I also hadn’t visited the National Trust’s new gallery at Sexton’s Cottage next door since it was revamped. The old ‘bookshop’ area upstairs has been transformed into a beautifully lit gallery space where you will find a wonderful range of items on sale, mostly from Dartmoor. But what caught my eye came from a pottery in Bideford, the last in the country to be producing traditional cider jugs. Harry Juniper has been potting for 67 years, and his son and daughter are now involved in the business: Sexon’s Cottage is the only gallery where his work is on sale. His work is grounded in the North Devon 17th-century pottery tradition, using rich red earthenware clay and yellow lead glaze, and sgraffito decoration. (Another nice thing about the gallery is that there is information about each maker clearly displayed).
When I emerged from Sexton’s Cottage the downpour had stopped and the sun was shining, perfect for a drive via Dartmeet to Tavistock Pannier Market, my next port of call. Not a bad ‘work’ day all in all!
Dartmoor Access Forum Joint Training Day
I had an interesting day out last week with the Dartmoor Access Forum (of which I am a member) on a joint training day with Devon Countryside Access Forum. DAF meets a couple of times a year to discuss access issues on and around the moor, and we have a training day in the summer. We met in Yelverton for coffee then made our way to Clearbrook to view the ‘new’ access ramp for Drake’s Trail. Issues arising from different user expectations and demands on multi-use trails were discussed on the ground: so much better than doing so when sitting around a table!
We kept having to make way for passing cyclists, a clear demonstration of the popularity of the trail (an estimated 500 people per day at weekends on this stretch). Fittingly Dartmoor National Park launched their new Cycling Code of Conduct last week: the overall message being that all road and trail users need to show consideration for other users at all times, and act responsibly and legally.
Next it was off to Buckland Monachorum to see the results of their Paths for Parish Landscapes work: the restoration of a useful link path near the church, which was been upgraded and made suitable for all users. The photo shows the way a granite Devon stile has been effectively bypassed and an unobtrusive new surface laid. A great example of a successful community project for the benefit of all.
Our day ended on Roborough Down where we listened to Tracey Weaver, a West Devon/South Hams Dog Warden, talk about her work and the well-reported issues with dogs in our area.
A fascinating and highly educational day all round. If you are interested in joining DAF new members will be sought this September: email firstname.lastname@example.org, or visit www.dartmoor.gov.uk to find out more. DAF works independently of the National Park but Authority staff attend our meetings and facilitate our training days.

◆ Stored rows
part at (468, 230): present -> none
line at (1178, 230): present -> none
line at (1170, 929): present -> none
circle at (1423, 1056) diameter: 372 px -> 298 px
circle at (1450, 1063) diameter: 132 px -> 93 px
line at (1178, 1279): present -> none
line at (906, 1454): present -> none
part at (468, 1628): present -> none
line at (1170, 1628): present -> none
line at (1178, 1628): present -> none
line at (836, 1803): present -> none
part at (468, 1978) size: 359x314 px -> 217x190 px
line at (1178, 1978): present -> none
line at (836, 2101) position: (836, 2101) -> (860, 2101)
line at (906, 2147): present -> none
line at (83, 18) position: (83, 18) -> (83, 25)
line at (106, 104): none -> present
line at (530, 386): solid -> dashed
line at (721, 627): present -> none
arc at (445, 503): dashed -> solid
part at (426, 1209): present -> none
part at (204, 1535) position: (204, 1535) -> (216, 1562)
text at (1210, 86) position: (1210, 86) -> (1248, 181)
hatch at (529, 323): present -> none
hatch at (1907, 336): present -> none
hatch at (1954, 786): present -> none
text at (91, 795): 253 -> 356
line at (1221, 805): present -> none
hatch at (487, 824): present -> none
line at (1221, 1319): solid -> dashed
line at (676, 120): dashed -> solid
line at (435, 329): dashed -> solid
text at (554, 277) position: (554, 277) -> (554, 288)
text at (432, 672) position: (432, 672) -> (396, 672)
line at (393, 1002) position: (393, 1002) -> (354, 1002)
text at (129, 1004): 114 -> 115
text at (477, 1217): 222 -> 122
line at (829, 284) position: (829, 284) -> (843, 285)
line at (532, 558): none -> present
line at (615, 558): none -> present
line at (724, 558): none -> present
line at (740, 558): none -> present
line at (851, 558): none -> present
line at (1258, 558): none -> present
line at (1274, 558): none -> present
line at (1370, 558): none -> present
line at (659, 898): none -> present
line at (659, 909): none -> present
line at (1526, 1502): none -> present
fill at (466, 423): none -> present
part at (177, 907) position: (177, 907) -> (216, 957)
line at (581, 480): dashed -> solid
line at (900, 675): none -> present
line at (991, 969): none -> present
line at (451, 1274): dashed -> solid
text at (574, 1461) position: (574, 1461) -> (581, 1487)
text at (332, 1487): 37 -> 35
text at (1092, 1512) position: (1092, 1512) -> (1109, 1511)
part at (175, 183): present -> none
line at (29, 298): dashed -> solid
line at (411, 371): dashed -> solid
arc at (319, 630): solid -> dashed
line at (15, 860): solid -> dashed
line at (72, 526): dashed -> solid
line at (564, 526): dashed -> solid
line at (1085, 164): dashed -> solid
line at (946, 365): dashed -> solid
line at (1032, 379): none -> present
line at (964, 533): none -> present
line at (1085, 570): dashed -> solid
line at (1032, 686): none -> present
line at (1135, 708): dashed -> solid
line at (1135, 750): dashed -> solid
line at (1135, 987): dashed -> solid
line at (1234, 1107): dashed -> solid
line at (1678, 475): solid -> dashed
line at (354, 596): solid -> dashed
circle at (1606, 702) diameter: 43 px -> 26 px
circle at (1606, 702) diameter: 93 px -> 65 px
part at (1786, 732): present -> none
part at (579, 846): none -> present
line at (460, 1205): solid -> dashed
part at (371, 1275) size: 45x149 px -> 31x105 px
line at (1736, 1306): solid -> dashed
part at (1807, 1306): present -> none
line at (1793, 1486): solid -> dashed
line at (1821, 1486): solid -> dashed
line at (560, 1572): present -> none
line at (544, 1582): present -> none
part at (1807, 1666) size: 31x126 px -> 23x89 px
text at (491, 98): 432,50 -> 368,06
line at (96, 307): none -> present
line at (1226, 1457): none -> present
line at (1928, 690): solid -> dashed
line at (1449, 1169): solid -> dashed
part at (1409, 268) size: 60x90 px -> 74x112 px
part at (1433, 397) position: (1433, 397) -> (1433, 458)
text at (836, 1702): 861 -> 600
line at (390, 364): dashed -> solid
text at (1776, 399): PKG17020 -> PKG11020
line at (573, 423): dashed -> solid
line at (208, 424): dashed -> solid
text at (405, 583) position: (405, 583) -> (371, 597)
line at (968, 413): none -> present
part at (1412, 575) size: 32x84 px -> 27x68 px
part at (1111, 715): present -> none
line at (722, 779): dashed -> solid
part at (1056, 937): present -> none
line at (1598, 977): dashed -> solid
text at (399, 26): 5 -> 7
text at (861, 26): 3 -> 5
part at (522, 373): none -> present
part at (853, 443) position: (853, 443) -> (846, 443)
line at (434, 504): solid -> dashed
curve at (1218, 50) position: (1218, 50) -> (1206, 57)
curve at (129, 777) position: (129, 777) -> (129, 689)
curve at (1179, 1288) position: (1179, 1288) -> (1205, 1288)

◆ Instructions for the task
Reproduce the Dartmoor text word for word, starting with "A fascinating and" and going on through "our training days.".

◆ Task result
A fascinating and highly educational day all round. If you are interested in joining DAF new members will be sought this September: email firstname.lastname@example.org, or visit www.dartmoor.gov.uk to find out more. DAF works independently of the National Park but Authority staff attend our meetings and facilitate our training days.